Kind of one the opposite side of that spectrum, this was one of my favorite movies when I was a teenager. I've seen it... I don't even want to guess how many times I've seen Poseidon. I was a huge Irwin Allen fan, as a kid, those movies scared me. The Towering Inferno, still, to this day, is one of the scariest movies. I can't deal with it. And Poseidon was a favorite. But I heard that you broke your back on that movie.
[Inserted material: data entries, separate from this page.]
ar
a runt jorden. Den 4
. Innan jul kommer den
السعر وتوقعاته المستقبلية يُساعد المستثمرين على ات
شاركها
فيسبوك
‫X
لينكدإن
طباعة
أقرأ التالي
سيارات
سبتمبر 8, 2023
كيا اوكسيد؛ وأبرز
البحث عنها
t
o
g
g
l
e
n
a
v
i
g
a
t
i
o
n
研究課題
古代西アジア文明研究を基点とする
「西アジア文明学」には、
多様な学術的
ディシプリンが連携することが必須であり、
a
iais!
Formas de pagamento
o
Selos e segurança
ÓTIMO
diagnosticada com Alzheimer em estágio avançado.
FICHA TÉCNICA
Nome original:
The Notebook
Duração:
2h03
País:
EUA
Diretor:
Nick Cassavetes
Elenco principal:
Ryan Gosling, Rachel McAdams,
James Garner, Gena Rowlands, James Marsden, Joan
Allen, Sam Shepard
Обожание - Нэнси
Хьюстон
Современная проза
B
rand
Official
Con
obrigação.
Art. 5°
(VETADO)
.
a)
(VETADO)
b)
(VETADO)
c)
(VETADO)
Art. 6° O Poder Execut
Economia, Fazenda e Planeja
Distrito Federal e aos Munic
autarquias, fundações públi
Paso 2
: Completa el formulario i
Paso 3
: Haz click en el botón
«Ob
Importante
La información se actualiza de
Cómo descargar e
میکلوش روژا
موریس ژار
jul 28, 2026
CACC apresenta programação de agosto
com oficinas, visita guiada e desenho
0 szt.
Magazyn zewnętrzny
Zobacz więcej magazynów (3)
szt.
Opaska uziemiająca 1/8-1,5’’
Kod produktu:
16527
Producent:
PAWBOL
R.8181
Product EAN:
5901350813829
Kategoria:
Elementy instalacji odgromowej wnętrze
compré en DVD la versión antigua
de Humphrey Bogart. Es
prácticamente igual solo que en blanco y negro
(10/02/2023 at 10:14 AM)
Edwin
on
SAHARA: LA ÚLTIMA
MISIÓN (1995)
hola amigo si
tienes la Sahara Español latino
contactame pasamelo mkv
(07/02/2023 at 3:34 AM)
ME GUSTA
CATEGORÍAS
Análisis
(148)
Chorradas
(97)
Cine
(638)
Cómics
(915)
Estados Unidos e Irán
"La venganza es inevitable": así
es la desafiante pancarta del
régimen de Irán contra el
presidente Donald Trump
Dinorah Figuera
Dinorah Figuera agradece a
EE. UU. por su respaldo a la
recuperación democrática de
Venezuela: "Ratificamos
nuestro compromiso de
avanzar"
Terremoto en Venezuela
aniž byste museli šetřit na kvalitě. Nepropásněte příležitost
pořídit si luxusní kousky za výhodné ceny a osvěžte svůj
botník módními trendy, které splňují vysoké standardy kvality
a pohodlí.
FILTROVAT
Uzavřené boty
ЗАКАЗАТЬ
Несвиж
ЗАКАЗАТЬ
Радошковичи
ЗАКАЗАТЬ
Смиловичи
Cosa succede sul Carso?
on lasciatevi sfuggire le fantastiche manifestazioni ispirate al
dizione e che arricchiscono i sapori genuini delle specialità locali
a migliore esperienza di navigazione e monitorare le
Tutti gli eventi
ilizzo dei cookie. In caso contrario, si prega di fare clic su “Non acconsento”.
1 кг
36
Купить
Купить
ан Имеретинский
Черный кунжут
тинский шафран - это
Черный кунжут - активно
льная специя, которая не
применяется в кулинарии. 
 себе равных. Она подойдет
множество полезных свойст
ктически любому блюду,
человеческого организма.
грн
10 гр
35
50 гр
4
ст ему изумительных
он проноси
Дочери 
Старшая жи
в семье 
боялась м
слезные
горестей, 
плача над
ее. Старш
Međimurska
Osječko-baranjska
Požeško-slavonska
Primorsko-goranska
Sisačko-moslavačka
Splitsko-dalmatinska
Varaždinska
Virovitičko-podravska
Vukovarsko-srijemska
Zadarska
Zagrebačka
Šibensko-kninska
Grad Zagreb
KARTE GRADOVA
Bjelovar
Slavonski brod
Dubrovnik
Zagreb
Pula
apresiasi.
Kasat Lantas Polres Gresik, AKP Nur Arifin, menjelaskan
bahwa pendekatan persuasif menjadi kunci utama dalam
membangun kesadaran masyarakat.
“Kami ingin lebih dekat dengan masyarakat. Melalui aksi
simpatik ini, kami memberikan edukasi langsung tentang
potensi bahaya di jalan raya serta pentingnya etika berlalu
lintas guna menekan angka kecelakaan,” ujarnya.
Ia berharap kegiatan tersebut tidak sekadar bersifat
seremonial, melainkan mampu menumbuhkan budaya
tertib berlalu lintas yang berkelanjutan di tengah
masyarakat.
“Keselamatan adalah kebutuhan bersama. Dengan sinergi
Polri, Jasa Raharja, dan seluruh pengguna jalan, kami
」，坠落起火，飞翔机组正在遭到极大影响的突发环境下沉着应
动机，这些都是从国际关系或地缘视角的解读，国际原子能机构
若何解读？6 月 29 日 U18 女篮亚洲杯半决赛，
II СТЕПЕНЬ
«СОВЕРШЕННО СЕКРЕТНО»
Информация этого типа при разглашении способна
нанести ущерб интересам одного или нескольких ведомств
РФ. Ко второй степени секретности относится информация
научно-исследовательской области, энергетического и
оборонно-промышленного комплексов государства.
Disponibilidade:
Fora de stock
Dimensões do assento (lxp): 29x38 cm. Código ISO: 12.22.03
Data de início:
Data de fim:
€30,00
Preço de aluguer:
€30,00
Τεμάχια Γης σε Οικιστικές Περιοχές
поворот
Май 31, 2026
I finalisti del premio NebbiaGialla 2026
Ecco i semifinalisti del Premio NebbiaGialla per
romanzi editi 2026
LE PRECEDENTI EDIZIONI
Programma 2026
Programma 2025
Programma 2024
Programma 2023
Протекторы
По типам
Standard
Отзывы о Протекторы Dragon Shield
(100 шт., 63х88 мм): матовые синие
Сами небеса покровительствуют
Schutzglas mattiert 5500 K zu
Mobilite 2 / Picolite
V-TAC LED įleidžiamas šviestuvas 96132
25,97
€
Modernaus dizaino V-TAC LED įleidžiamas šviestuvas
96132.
Josh Lucas: I didn't break my back. What I broke was, and it sounds like a lot less, but I broke my thumb. And what I mean by, "I broke my thumb," I literally tore... The guy who did surgery on my thumb said it was the worst injury on a thumb he'd ever seen. I basically tore my thumb off my hand. The only thing that was connected, still, was the skin. I ripped the muscles off, I ripped the bone off, I ripped everything off. The way it happened was, I was on a wall during one of the later sequences, and I was trying to climb up a wall upside down in the boat and all that... What's called a "water cannon," which were these huge, almost like sprinklers, they were shooting massive chunks of water as it looked like the boat was falling apart. And one of them hit me. I was about 20 or 30 feet up in the air on this wall, and it hit me, and my harness, for some reason, didn't hold. I fell backwards, and I fell onto my thumb. And I literally just tore it off. I've got these perfect surgical scars on both sides because they had to go in and reconstruct it. Let's put it this way: for my thumb, I was asleep for 12 hours in surgery, because that's how weird and hard the surgery was, the guy told me. That was a wild movie to make, man. We all went through... There was something on that movie they called "The Poseidon Crud," because they flooded the Warner Bros. stages, and those were, like, 100-year-old stages. So everyone was getting sick with this weird flu nobody could understand, so they called it The Poseidon Crud.

Josh Lucas in Poseidon

I mean, from my point of view, it was worth it, I don't know if it was worth it for you... (Laughs) That sounds traumatizing!

Josh Lucas: Nah, it was great! C'mon, I was grateful to do it.

That's good to hear! Thank you so much, I've been such a big fan of yours for a really long time, and I can't wait to catch you on the next one!